■ Your objective
Can you copy out, word for word, every line of the entries below from the line containing "pose: elev=9.4 azim=125.8" down to the line containing "Dot at: (275, 422)", with both of those lines included?

_ _ _ _

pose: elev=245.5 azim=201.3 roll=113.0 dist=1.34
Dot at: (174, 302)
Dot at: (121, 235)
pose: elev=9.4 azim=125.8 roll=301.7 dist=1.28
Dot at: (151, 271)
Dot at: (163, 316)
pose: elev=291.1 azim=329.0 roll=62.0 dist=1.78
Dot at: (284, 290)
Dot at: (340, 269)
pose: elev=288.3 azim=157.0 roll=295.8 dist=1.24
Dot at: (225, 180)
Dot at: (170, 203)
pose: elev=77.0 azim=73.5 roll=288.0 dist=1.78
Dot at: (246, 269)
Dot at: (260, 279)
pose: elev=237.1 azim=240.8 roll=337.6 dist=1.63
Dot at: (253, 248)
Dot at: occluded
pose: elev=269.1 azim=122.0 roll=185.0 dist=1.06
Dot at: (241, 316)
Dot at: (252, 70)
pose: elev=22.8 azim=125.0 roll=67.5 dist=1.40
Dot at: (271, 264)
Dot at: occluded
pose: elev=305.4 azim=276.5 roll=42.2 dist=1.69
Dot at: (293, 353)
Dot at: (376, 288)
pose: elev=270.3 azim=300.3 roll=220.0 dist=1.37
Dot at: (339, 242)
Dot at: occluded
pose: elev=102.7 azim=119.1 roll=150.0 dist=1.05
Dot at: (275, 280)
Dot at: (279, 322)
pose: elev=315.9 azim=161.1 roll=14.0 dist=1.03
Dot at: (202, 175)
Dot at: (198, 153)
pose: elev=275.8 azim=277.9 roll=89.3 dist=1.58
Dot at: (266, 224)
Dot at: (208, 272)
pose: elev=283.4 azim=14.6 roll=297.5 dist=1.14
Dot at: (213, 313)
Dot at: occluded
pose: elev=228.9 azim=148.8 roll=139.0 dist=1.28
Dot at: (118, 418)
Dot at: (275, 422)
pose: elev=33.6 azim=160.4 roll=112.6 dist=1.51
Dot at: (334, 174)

_ _ _ _

■ Solution
pose: elev=9.4 azim=125.8 roll=301.7 dist=1.28
Dot at: (151, 271)
Dot at: (163, 316)
pose: elev=291.1 azim=329.0 roll=62.0 dist=1.78
Dot at: (284, 290)
Dot at: (340, 269)
pose: elev=288.3 azim=157.0 roll=295.8 dist=1.24
Dot at: (225, 180)
Dot at: (170, 203)
pose: elev=77.0 azim=73.5 roll=288.0 dist=1.78
Dot at: (246, 269)
Dot at: (260, 279)
pose: elev=237.1 azim=240.8 roll=337.6 dist=1.63
Dot at: (253, 248)
Dot at: occluded
pose: elev=269.1 azim=122.0 roll=185.0 dist=1.06
Dot at: (241, 316)
Dot at: (252, 70)
pose: elev=22.8 azim=125.0 roll=67.5 dist=1.40
Dot at: (271, 264)
Dot at: occluded
pose: elev=305.4 azim=276.5 roll=42.2 dist=1.69
Dot at: (293, 353)
Dot at: (376, 288)
pose: elev=270.3 azim=300.3 roll=220.0 dist=1.37
Dot at: (339, 242)
Dot at: occluded
pose: elev=102.7 azim=119.1 roll=150.0 dist=1.05
Dot at: (275, 280)
Dot at: (279, 322)
pose: elev=315.9 azim=161.1 roll=14.0 dist=1.03
Dot at: (202, 175)
Dot at: (198, 153)
pose: elev=275.8 azim=277.9 roll=89.3 dist=1.58
Dot at: (266, 224)
Dot at: (208, 272)
pose: elev=283.4 azim=14.6 roll=297.5 dist=1.14
Dot at: (213, 313)
Dot at: occluded
pose: elev=228.9 azim=148.8 roll=139.0 dist=1.28
Dot at: (118, 418)
Dot at: (275, 422)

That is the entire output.